Integrating the ESGF search in your code

The code sub-module contains functions which are used to run –local option and can be used to integrate this query in your own python scripts.:

from clef.code import *

After importing them you need to open a connection with the NCI MAS database to be able to run your queries:

db = connect()
s = Session()

The search function takes 3 inputs: the db session, the project (i.e. currently ‘cmip5’ or ‘cmip6’) and a dictionary containing the query constraints.:

results = search(s, project='cmip5', **constraints)

The keys available to define your constraints depend on the project you are querying and the attributes stored by the database. You can use any of the facets used for ESGF but in future we will be adding other options based on extra fields which are stored as attributes.


constraints = {‘variable’: ‘tas’, ‘model’: ‘MIROC5’, ‘cmor_table’: ‘day’, ‘experiment’: ‘rcp85’} results = search(s, project=’cmip5’, **constraints) results[0] {‘filenames’: [‘’, ‘’, ‘’, ‘’, ‘’, ‘’, ‘’, ‘’, ‘’, ‘’, ‘’], ‘project’: ‘CMIP5’, ‘institute’: ‘MIROC’, ‘model’: ‘MIROC5’, ‘experiment’: ‘rcp85’, ‘frequency’: ‘day’, ‘realm’: ‘atmos’, ‘r’: ‘1’, ‘i’: ‘1’, ‘p’: ‘1’, ‘ensemble’: ‘r1i1p1’, ‘cmor_table’: ‘day’, ‘version’: ‘20120710’, ‘variable’: ‘tas’, ‘pdir’: ‘/g/data1b/al33/replicas/CMIP5/output1/MIROC/MIROC5/rcp85/day/atmos/day/r1i1p1/v20120710/tas’, ‘periods’: [(‘20060101’, ‘20091231’), (‘20500101’, ‘20591231’), (‘20200101’, ‘20291231’), (‘20800101’, ‘20891231’), (‘20600101’, ‘20691231’), (‘20100101’, ‘20191231’), (‘20900101’, ‘20991231’), (‘20700101’, ‘20791231’), (‘20400101’, ‘20491231’), (‘20300101’, ‘20391231’), (‘21000101’, ‘21001231’)], ‘fdate’: ‘20060101’, ‘tdate’: ‘21001231’, ‘time_complete’: True}

search returns a list of dictionary, one for each dataset. You can see from the first result the dictionary content, the last key time_complete is the result of a check run on the time axis beuilt by joining together the files periods. If the time axis is contiguos is true, otherwise is False. NB that this has been calculated only using the dates listed in the files, the actual timesteps haven’t been checked.

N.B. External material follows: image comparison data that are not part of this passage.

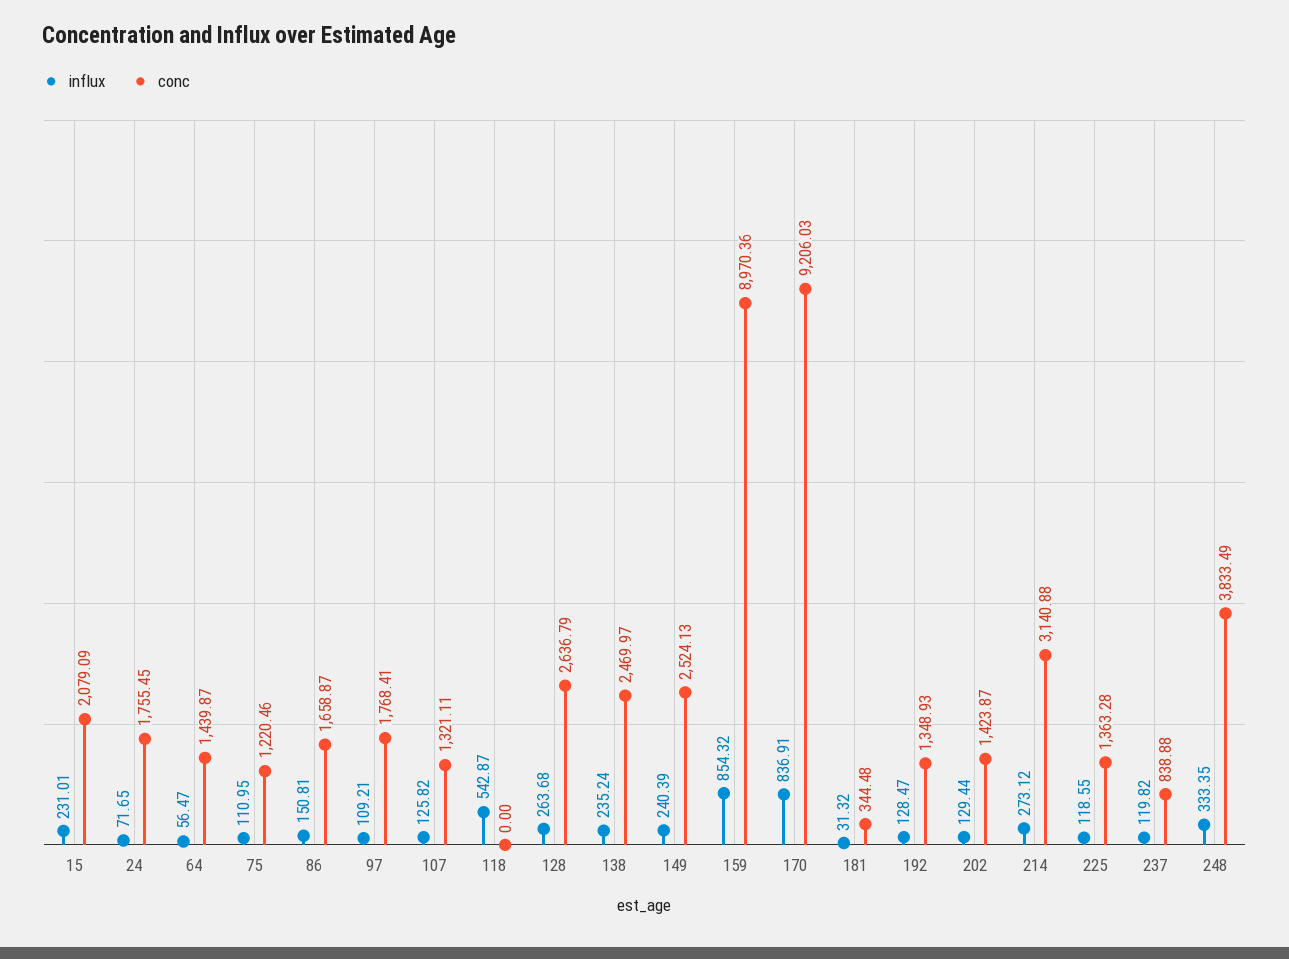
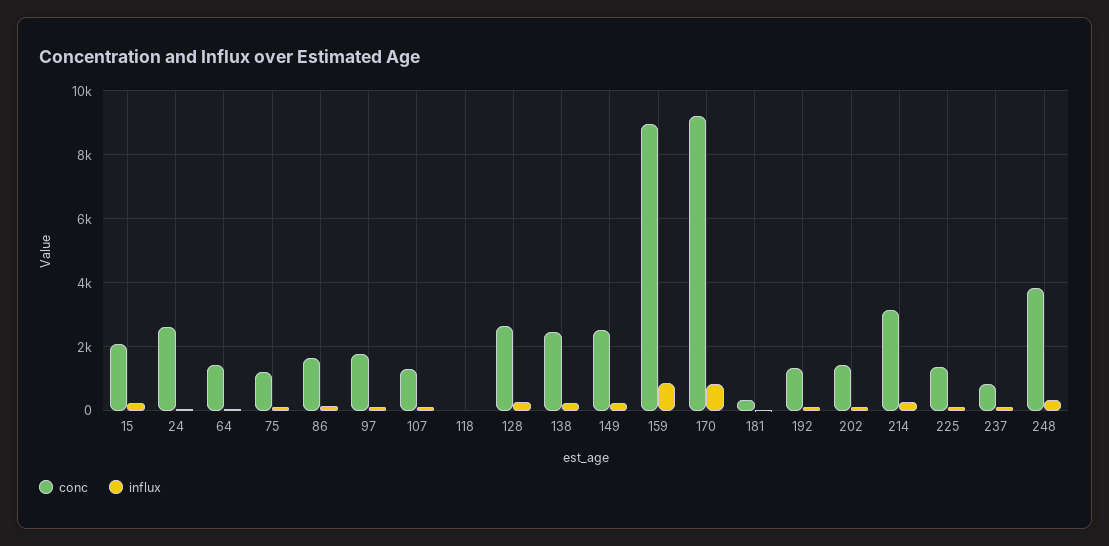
conc, 24: 1755.45 -> 2600
influx, 118: 542.87 -> 0

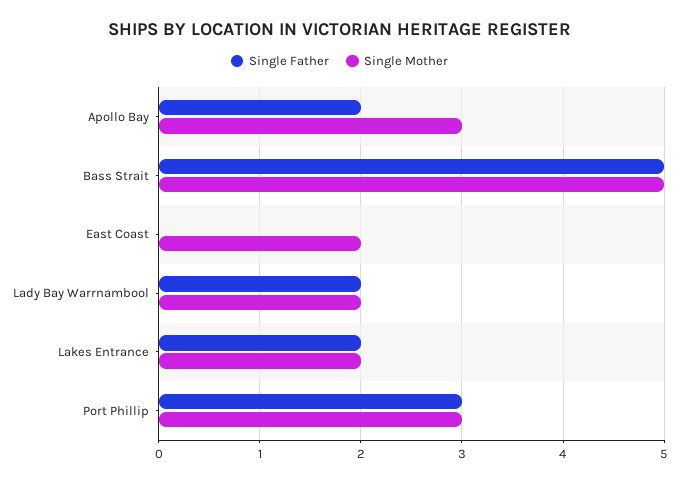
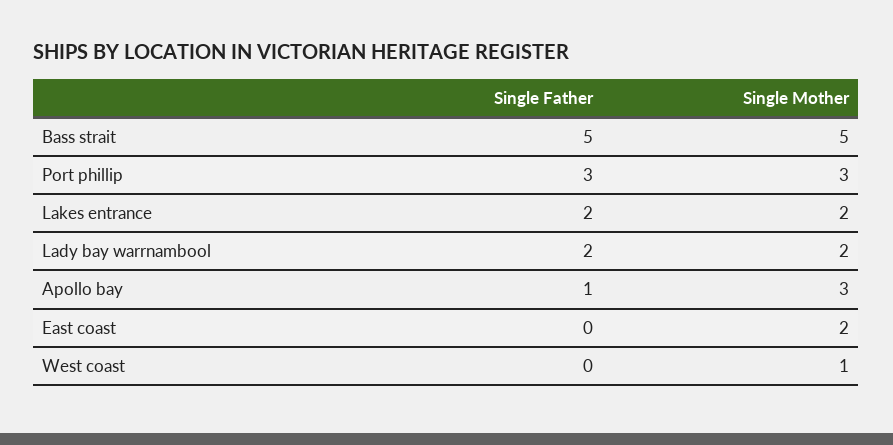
Single Father, Apollo Bay: 2 -> 1
Single Father, West coast: none -> 0
Single Mother, West coast: none -> 1

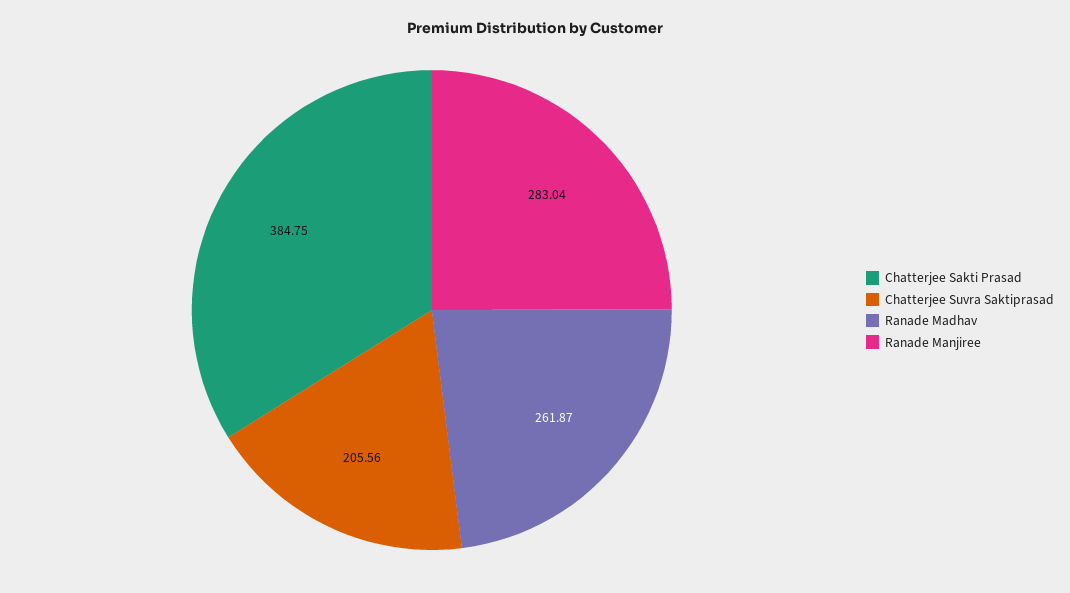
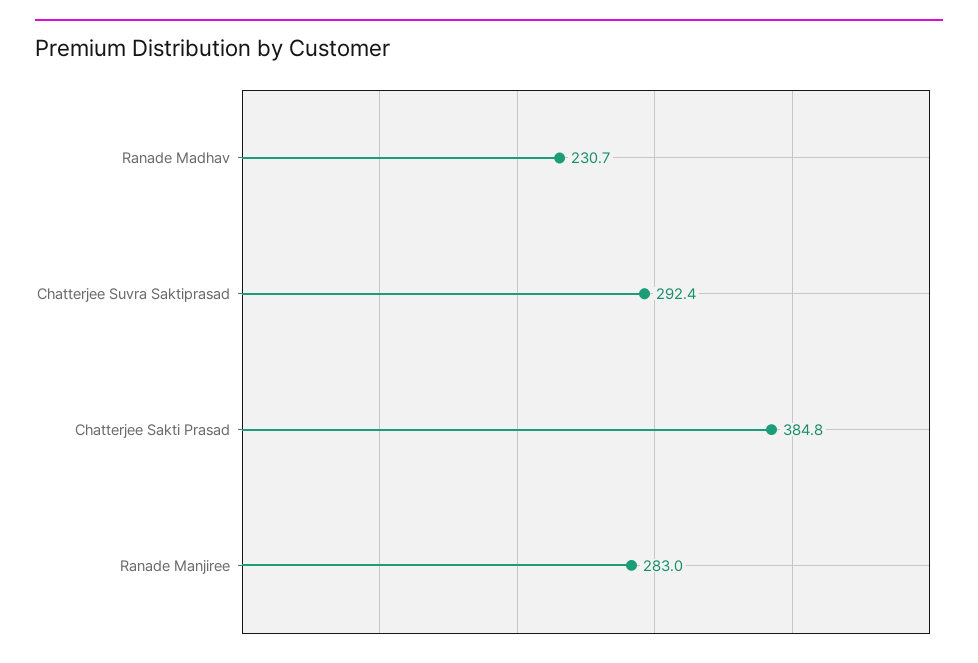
Chatterjee Suvra Saktiprasad: 205.56 -> 292.4
Ranade Madhav: 261.87 -> 230.7

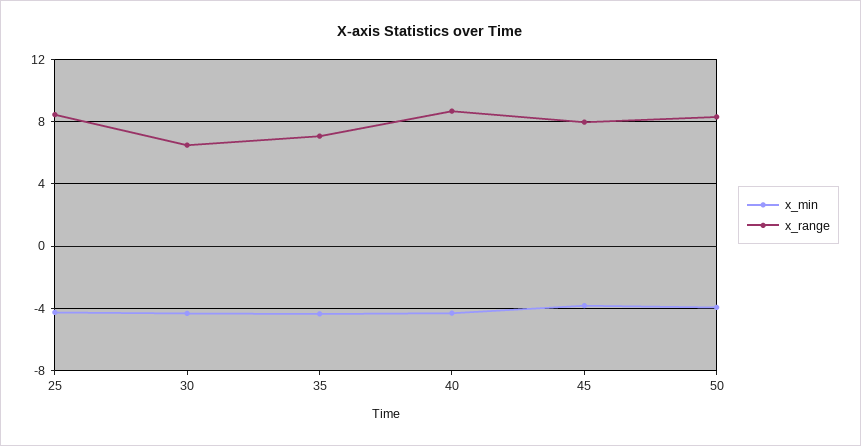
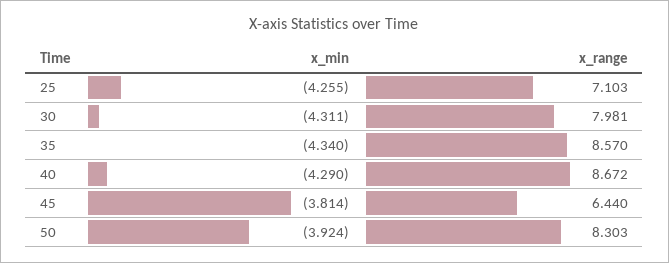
x_range, 25: 8.5 -> 7.103
x_range, 30: 6.5 -> 7.981
x_range, 35: 7 -> 8.57
x_range, 45: 8 -> 6.44

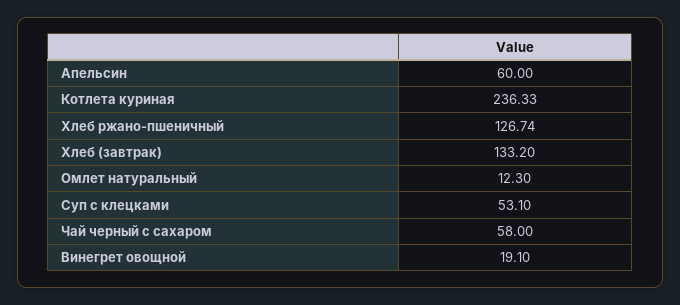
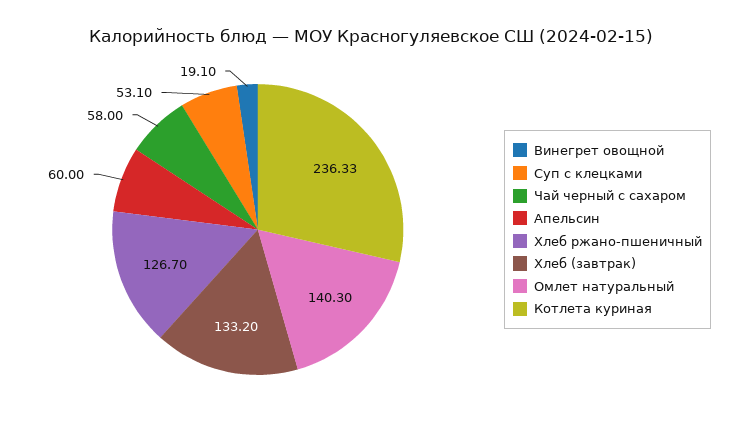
Хлеб ржано-пшеничный: 126.74 -> 126.7
Омлет натуральный: 12.3 -> 140.3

Both the keys and values of the constraints get checked before being passed to the query function. This means that if you passed a key or a avalue that doesn’t exists for the chosen project, the function will print a list of valid values and then exit. Let’s re-write the constraints dictionary to show an example.:

constraints = {'v': 'tas', 'm': 'MIROC5', 'table': 'day', 'e': 'rcp85', 'activity':'CMIP'}
results = search(s, project='cmip5', **constraints)
Warning activity is not a valid constraint name
Valid constraints are:
dict_values([['source_id', 'model', 'm'], ['realm'], ['time_frequency', 'frequency', 'f'], ['variable_id', 'variable', 'v'], ['experiment_id', 'experiment', 'e'], ['table_id', 'table', 'cmor_table', 't'], ['member_id', 'member', 'ensemble', 'en', 'mi'], ['institution_id', 'institution', 'institute'], ['experiment_family']])

You can see that the function told us ‘activity’ is not a valid constraints for CMIP5, in fact that can be used only with CMIP6 NB. that the search accepted all the other abbreviations, we allowed more than one term to be used for each key.